▸ **What to work on**: Restate each entry word for word, leaving nothing out.

==================================================

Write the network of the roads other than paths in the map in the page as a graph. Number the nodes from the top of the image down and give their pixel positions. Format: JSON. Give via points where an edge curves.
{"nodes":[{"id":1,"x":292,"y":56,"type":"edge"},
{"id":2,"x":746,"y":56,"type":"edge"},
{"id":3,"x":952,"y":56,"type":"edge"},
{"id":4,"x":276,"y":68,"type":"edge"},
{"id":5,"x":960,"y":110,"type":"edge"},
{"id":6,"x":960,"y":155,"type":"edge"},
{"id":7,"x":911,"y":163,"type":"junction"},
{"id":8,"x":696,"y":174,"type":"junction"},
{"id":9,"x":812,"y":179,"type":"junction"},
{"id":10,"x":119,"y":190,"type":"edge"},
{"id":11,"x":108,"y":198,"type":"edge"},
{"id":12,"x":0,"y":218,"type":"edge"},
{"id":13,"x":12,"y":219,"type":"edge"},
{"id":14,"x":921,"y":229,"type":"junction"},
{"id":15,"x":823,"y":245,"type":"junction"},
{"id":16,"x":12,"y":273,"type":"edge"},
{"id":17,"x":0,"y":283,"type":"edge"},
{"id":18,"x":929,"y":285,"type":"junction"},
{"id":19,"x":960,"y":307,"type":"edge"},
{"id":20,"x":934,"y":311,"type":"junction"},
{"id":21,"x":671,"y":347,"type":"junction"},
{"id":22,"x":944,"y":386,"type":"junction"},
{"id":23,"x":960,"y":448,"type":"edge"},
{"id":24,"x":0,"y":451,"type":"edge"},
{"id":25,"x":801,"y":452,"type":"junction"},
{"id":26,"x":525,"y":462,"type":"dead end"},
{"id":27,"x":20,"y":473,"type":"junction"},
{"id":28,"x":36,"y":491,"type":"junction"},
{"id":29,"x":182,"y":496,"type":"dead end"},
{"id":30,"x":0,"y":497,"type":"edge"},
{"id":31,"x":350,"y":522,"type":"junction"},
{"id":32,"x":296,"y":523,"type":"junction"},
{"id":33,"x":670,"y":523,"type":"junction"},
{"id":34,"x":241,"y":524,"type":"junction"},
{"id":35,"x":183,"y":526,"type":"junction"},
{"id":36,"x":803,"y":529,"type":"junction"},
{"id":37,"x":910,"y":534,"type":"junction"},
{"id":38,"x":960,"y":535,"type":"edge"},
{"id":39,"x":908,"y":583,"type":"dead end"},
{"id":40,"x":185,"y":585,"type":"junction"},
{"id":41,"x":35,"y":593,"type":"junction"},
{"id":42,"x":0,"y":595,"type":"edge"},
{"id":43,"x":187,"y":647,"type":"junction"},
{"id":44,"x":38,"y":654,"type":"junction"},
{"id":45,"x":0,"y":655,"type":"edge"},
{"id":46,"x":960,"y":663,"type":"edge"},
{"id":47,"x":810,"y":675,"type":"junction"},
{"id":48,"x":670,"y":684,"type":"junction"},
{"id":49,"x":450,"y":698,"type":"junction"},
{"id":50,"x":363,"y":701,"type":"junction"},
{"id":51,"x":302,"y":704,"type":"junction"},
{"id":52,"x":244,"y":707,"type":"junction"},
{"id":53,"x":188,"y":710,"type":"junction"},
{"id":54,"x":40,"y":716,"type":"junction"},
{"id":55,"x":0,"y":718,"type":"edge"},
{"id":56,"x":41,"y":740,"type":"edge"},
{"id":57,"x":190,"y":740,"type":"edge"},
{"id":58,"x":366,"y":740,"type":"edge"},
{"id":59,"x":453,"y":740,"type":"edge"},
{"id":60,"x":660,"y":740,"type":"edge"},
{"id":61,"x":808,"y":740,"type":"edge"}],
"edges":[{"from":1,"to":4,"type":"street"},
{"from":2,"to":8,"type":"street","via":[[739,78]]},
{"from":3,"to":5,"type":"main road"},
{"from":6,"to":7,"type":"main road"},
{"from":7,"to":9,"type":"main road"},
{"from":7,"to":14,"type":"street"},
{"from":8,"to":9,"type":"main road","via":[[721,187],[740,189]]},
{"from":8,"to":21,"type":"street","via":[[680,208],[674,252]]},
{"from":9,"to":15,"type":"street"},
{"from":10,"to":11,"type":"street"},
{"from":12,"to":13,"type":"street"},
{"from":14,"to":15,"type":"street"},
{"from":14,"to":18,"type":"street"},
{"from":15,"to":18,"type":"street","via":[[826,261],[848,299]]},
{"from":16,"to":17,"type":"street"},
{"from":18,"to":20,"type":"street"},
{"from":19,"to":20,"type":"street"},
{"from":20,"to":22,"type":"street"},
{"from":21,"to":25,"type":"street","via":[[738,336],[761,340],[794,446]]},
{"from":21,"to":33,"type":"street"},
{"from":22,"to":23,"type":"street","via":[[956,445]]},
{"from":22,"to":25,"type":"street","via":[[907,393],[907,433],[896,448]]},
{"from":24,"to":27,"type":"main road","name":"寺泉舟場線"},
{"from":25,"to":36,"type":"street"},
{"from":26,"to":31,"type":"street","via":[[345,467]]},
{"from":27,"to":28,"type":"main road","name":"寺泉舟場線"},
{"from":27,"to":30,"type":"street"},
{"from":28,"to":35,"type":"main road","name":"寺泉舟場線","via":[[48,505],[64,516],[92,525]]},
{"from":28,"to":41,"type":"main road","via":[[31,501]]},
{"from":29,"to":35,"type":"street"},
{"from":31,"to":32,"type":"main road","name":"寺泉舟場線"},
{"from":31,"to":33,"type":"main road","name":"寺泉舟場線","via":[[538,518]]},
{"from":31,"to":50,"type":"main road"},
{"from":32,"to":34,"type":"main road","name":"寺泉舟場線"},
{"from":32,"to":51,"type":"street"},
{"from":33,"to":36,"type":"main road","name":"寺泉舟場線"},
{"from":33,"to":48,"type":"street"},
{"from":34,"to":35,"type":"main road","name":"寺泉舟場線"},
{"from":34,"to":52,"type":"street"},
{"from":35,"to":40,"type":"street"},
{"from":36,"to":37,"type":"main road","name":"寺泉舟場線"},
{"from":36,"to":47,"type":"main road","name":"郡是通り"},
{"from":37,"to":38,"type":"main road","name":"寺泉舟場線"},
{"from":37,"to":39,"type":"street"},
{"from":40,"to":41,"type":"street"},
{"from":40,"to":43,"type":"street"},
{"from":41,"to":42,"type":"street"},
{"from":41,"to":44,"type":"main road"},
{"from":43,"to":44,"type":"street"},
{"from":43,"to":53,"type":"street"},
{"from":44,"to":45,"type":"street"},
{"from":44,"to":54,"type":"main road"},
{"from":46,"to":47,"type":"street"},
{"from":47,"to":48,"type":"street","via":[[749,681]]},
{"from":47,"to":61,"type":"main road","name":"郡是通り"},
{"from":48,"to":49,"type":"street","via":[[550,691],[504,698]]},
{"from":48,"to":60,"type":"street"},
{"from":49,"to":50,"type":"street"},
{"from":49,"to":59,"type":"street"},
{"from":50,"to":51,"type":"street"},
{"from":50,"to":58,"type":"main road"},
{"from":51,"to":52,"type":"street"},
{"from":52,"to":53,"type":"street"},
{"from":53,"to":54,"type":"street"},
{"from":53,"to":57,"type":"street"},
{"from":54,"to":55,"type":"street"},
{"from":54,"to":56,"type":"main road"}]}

==================================================

▸ **Result of the task**:
Write the network of the roads other than paths in the map in the page as a graph. Number the nodes from the top of the image down and give their pixel positions. Format: JSON. Give via points where an edge curves.
{"nodes":[{"id":1,"x":292,"y":56,"type":"edge"},
{"id":2,"x":746,"y":56,"type":"edge"},
{"id":3,"x":952,"y":56,"type":"edge"},
{"id":4,"x":276,"y":68,"type":"edge"},
{"id":5,"x":960,"y":110,"type":"edge"},
{"id":6,"x":960,"y":155,"type":"edge"},
{"id":7,"x":911,"y":163,"type":"junction"},
{"id":8,"x":696,"y":174,"type":"junction"},
{"id":9,"x":812,"y":179,"type":"junction"},
{"id":10,"x":119,"y":190,"type":"edge"},
{"id":11,"x":108,"y":198,"type":"edge"},
{"id":12,"x":0,"y":218,"type":"edge"},
{"id":13,"x":12,"y":219,"type":"edge"},
{"id":14,"x":921,"y":229,"type":"junction"},
{"id":15,"x":823,"y":245,"type":"junction"},
{"id":16,"x":12,"y":273,"type":"edge"},
{"id":17,"x":0,"y":283,"type":"edge"},
{"id":18,"x":929,"y":285,"type":"junction"},
{"id":19,"x":960,"y":307,"type":"edge"},
{"id":20,"x":934,"y":311,"type":"junction"},
{"id":21,"x":671,"y":347,"type":"junction"},
{"id":22,"x":944,"y":386,"type":"junction"},
{"id":23,"x":960,"y":448,"type":"edge"},
{"id":24,"x":0,"y":451,"type":"edge"},
{"id":25,"x":801,"y":452,"type":"junction"},
{"id":26,"x":525,"y":462,"type":"dead end"},
{"id":27,"x":20,"y":473,"type":"junction"},
{"id":28,"x":36,"y":491,"type":"junction"},
{"id":29,"x":182,"y":496,"type":"dead end"},
{"id":30,"x":0,"y":497,"type":"edge"},
{"id":31,"x":350,"y":522,"type":"junction"},
{"id":32,"x":296,"y":523,"type":"junction"},
{"id":33,"x":670,"y":523,"type":"junction"},
{"id":34,"x":241,"y":524,"type":"junction"},
{"id":35,"x":183,"y":526,"type":"junction"},
{"id":36,"x":803,"y":529,"type":"junction"},
{"id":37,"x":910,"y":534,"type":"junction"},
{"id":38,"x":960,"y":535,"type":"edge"},
{"id":39,"x":908,"y":583,"type":"dead end"},
{"id":40,"x":185,"y":585,"type":"junction"},
{"id":41,"x":35,"y":593,"type":"junction"},
{"id":42,"x":0,"y":595,"type":"edge"},
{"id":43,"x":187,"y":647,"type":"junction"},
{"id":44,"x":38,"y":654,"type":"junction"},
{"id":45,"x":0,"y":655,"type":"edge"},
{"id":46,"x":960,"y":663,"type":"edge"},
{"id":47,"x":810,"y":675,"type":"junction"},
{"id":48,"x":670,"y":684,"type":"junction"},
{"id":49,"x":450,"y":698,"type":"junction"},
{"id":50,"x":363,"y":701,"type":"junction"},
{"id":51,"x":302,"y":704,"type":"junction"},
{"id":52,"x":244,"y":707,"type":"junction"},
{"id":53,"x":188,"y":710,"type":"junction"},
{"id":54,"x":40,"y":716,"type":"junction"},
{"id":55,"x":0,"y":718,"type":"edge"},
{"id":56,"x":41,"y":740,"type":"edge"},
{"id":57,"x":190,"y":740,"type":"edge"},
{"id":58,"x":366,"y":740,"type":"edge"},
{"id":59,"x":453,"y":740,"type":"edge"},
{"id":60,"x":660,"y":740,"type":"edge"},
{"id":61,"x":808,"y":740,"type":"edge"}],
"edges":[{"from":1,"to":4,"type":"street"},
{"from":2,"to":8,"type":"street","via":[[739,78]]},
{"from":3,"to":5,"type":"main road"},
{"from":6,"to":7,"type":"main road"},
{"from":7,"to":9,"type":"main road"},
{"from":7,"to":14,"type":"street"},
{"from":8,"to":9,"type":"main road","via":[[721,187],[740,189]]},
{"from":8,"to":21,"type":"street","via":[[680,208],[674,252]]},
{"from":9,"to":15,"type":"street"},
{"from":10,"to":11,"type":"street"},
{"from":12,"to":13,"type":"street"},
{"from":14,"to":15,"type":"street"},
{"from":14,"to":18,"type":"street"},
{"from":15,"to":18,"type":"street","via":[[826,261],[848,299]]},
{"from":16,"to":17,"type":"street"},
{"from":18,"to":20,"type":"street"},
{"from":19,"to":20,"type":"street"},
{"from":20,"to":22,"type":"street"},
{"from":21,"to":25,"type":"street","via":[[738,336],[761,340],[794,446]]},
{"from":21,"to":33,"type":"street"},
{"from":22,"to":23,"type":"street","via":[[956,445]]},
{"from":22,"to":25,"type":"street","via":[[907,393],[907,433],[896,448]]},
{"from":24,"to":27,"type":"main road","name":"寺泉舟場線"},
{"from":25,"to":36,"type":"street"},
{"from":26,"to":31,"type":"street","via":[[345,467]]},
{"from":27,"to":28,"type":"main road","name":"寺泉舟場線"},
{"from":27,"to":30,"type":"street"},
{"from":28,"to":35,"type":"main road","name":"寺泉舟場線","via":[[48,505],[64,516],[92,525]]},
{"from":28,"to":41,"type":"main road","via":[[31,501]]},
{"from":29,"to":35,"type":"street"},
{"from":31,"to":32,"type":"main road","name":"寺泉舟場線"},
{"from":31,"to":33,"type":"main road","name":"寺泉舟場線","via":[[538,518]]},
{"from":31,"to":50,"type":"main road"},
{"from":32,"to":34,"type":"main road","name":"寺泉舟場線"},
{"from":32,"to":51,"type":"street"},
{"from":33,"to":36,"type":"main road","name":"寺泉舟場線"},
{"from":33,"to":48,"type":"street"},
{"from":34,"to":35,"type":"main road","name":"寺泉舟場線"},
{"from":34,"to":52,"type":"street"},
{"from":35,"to":40,"type":"street"},
{"from":36,"to":37,"type":"main road","name":"寺泉舟場線"},
{"from":36,"to":47,"type":"main road","name":"郡是通り"},
{"from":37,"to":38,"type":"main road","name":"寺泉舟場線"},
{"from":37,"to":39,"type":"street"},
{"from":40,"to":41,"type":"street"},
{"from":40,"to":43,"type":"street"},
{"from":41,"to":42,"type":"street"},
{"from":41,"to":44,"type":"main road"},
{"from":43,"to":44,"type":"street"},
{"from":43,"to":53,"type":"street"},
{"from":44,"to":45,"type":"street"},
{"from":44,"to":54,"type":"main road"},
{"from":46,"to":47,"type":"street"},
{"from":47,"to":48,"type":"street","via":[[749,681]]},
{"from":47,"to":61,"type":"main road","name":"郡是通り"},
{"from":48,"to":49,"type":"street","via":[[550,691],[504,698]]},
{"from":48,"to":60,"type":"street"},
{"from":49,"to":50,"type":"street"},
{"from":49,"to":59,"type":"street"},
{"from":50,"to":51,"type":"street"},
{"from":50,"to":58,"type":"main road"},
{"from":51,"to":52,"type":"street"},
{"from":52,"to":53,"type":"street"},
{"from":53,"to":54,"type":"street"},
{"from":53,"to":57,"type":"street"},
{"from":54,"to":55,"type":"street"},
{"from":54,"to":56,"type":"main road"}]}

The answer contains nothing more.